EXTRACT »
---
Thank you, Dave. For believing in the game. For believing in us.
We will never forget you.


I have known Dave McMaster for many years and he is a man I truly admired. Two of my fondest memories in hockey were watching Dave coach Team Canada to world titles at the First World Tournament in 1987 and the First Official World Championship in 1990. These events put women's hockey on the map! Every time I saw Dave, he went out of his way to give me a warm greeting. He was respected by the hockey world and will be deeply missed.
I send my personal wishes to his family.
Hazel McCallion
Mayor, City of Mississauga
Hockey Player
Honourary Chairperson, 1987, 1997 and 2000 Women's World Hockey Events
Member of Board of Regents, Ontario Women's Hockey Association


I think he has affected every female hockey player either directly or indirectly in some way. I remember when he recruited me to go to U of T, and when I chose Guelph he never had a negative thought about me. He was always interested in how my game and life were doing, and I think he was one of the kindest men that I have ever met. His place in female hockey is legendary, but I am sure his place in life was much more. I saw him at Christmas briefly at a hockey tournament, and it was so easy to give him a big hug, and to put a smile on my face. He was such a caring person, and even though I never got a chance to play on one of his teams, he definitely affected me very much as a player and as a person.
---
[Stored entries]
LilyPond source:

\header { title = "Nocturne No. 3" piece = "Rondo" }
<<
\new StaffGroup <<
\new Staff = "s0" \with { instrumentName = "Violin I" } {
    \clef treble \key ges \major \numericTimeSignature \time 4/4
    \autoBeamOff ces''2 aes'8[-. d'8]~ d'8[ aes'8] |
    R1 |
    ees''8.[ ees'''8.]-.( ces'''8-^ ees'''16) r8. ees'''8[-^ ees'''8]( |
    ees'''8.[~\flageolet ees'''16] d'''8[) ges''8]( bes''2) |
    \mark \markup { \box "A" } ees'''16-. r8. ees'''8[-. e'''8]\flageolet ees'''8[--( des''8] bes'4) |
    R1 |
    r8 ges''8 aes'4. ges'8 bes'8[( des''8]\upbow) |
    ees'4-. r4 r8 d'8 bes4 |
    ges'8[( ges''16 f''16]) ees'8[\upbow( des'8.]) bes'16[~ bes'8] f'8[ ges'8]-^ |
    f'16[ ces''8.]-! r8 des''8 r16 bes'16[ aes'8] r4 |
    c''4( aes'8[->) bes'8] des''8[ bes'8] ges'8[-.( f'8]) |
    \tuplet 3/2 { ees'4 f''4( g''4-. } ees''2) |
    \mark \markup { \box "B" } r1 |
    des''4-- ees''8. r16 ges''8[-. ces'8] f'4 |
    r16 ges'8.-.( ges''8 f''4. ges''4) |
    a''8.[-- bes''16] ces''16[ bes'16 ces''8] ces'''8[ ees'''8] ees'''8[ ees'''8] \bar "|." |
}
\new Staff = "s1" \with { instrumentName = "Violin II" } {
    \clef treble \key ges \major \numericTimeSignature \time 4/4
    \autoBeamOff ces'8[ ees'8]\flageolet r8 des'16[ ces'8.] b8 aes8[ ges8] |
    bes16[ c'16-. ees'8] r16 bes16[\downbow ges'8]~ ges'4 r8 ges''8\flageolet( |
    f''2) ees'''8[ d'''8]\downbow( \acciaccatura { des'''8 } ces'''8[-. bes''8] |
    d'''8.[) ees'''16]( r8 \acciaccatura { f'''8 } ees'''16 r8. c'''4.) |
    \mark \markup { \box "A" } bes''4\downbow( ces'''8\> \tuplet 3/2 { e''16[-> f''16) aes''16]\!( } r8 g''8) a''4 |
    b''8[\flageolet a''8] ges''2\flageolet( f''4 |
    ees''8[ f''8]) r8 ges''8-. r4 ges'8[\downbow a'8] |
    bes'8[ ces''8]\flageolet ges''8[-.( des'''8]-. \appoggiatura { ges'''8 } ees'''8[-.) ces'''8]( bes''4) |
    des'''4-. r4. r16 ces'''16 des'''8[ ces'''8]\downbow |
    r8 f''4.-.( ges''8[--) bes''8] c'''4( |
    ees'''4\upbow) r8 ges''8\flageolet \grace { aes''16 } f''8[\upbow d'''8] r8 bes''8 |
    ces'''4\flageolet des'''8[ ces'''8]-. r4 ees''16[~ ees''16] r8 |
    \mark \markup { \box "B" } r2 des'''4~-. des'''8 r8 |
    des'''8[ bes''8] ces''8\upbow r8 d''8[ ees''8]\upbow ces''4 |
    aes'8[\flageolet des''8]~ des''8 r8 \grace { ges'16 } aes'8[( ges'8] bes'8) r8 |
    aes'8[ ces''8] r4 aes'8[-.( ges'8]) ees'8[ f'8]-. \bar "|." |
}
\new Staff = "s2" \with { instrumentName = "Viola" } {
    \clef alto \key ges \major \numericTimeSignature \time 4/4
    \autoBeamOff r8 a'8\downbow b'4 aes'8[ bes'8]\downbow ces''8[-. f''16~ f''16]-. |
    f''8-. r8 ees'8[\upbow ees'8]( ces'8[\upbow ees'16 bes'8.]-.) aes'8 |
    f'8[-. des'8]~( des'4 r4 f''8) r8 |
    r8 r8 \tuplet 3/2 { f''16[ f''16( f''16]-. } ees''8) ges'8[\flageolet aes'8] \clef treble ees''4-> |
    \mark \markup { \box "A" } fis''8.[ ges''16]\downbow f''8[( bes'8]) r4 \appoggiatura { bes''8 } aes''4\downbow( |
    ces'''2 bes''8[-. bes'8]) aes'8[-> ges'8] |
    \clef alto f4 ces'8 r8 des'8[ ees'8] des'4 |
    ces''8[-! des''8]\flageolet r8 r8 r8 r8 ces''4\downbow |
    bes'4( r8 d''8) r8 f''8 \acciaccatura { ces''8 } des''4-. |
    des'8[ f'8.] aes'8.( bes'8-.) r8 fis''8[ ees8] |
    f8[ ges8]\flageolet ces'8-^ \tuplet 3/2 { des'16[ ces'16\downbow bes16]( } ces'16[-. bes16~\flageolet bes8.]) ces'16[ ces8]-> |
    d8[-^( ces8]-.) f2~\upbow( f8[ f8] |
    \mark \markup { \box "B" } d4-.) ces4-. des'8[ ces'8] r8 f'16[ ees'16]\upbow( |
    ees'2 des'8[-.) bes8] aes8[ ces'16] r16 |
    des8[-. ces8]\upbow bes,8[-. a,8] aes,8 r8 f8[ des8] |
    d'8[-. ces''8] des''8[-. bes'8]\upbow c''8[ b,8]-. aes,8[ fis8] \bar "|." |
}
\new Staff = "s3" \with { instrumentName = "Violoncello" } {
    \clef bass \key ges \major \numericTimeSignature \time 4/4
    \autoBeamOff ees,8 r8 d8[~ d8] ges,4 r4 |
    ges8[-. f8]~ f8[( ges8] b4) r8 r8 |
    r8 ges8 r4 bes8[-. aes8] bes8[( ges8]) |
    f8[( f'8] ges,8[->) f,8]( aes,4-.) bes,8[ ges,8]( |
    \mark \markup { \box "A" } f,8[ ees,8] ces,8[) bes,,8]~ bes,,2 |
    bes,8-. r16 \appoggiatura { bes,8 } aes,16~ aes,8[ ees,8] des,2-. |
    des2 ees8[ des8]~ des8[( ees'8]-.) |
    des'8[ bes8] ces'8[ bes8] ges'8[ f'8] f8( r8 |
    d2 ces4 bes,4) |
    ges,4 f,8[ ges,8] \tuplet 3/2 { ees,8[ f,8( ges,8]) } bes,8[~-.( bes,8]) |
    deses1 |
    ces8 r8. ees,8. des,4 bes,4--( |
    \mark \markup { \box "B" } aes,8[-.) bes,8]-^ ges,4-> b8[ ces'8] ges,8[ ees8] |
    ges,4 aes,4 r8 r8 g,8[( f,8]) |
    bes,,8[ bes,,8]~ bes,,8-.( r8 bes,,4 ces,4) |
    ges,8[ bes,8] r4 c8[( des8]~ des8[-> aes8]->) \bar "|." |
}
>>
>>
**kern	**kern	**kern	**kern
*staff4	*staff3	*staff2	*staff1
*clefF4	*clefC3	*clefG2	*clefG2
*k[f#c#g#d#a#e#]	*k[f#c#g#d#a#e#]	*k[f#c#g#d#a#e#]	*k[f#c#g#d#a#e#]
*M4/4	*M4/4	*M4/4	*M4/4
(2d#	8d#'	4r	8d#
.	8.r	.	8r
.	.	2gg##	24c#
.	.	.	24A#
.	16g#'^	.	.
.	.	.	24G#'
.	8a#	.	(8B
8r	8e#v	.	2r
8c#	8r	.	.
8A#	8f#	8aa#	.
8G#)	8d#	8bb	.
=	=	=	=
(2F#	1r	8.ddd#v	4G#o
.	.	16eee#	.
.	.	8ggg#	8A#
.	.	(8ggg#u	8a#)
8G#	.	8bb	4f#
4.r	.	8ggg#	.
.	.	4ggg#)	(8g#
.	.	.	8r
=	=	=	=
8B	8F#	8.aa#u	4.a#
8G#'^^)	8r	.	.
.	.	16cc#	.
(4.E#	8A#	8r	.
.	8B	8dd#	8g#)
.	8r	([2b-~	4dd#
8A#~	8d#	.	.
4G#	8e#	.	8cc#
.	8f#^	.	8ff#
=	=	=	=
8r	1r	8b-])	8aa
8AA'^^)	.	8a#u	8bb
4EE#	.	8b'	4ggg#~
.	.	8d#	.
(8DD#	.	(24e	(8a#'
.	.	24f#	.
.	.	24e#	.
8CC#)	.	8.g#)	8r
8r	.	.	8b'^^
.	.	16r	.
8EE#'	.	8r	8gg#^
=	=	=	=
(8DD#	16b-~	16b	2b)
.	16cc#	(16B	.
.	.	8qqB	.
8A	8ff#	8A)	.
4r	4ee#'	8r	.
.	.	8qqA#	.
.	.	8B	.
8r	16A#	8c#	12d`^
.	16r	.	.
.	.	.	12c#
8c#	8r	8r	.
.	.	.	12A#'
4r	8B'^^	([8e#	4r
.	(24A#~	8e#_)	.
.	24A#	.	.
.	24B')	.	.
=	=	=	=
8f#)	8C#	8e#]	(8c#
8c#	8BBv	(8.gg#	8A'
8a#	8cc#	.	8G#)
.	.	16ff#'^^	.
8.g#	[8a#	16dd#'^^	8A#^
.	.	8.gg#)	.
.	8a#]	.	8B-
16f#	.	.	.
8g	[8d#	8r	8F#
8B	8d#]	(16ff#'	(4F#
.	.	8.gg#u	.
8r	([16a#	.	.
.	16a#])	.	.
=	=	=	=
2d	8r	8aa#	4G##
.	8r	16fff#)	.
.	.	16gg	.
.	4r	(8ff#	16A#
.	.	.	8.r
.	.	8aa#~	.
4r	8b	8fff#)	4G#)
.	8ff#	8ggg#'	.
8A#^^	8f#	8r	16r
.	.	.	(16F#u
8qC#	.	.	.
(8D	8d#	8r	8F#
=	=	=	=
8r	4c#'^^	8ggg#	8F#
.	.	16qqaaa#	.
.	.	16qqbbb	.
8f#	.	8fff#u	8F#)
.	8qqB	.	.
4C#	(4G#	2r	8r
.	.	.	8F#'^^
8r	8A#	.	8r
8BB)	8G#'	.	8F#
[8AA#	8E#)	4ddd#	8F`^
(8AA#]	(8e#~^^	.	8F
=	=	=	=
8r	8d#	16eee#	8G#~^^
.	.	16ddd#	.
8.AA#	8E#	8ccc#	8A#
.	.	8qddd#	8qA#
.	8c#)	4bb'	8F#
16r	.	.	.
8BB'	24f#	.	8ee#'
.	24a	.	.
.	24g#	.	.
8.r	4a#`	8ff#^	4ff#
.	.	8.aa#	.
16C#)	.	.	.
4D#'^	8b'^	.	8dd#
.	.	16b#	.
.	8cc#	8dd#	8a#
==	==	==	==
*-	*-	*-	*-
---
WHAT YOU HAVE TO DO »
Write out the stretch of the tributes to Dave McMaster from "I have known" through "to his family.", substituting "the national team" for "Team Canada". Rely only on the tributes to Dave McMaster and leave the records aside.

TASK ANSWER »
I have known Dave McMaster for many years and he is a man I truly admired. Two of my fondest memories in hockey were watching Dave coach the national team to world titles at the First World Tournament in 1987 and the First Official World Championship in 1990. These events put women's hockey on the map! Every time I saw Dave, he went out of his way to give me a warm greeting. He was respected by the hockey world and will be deeply missed.
I send my personal wishes to his family.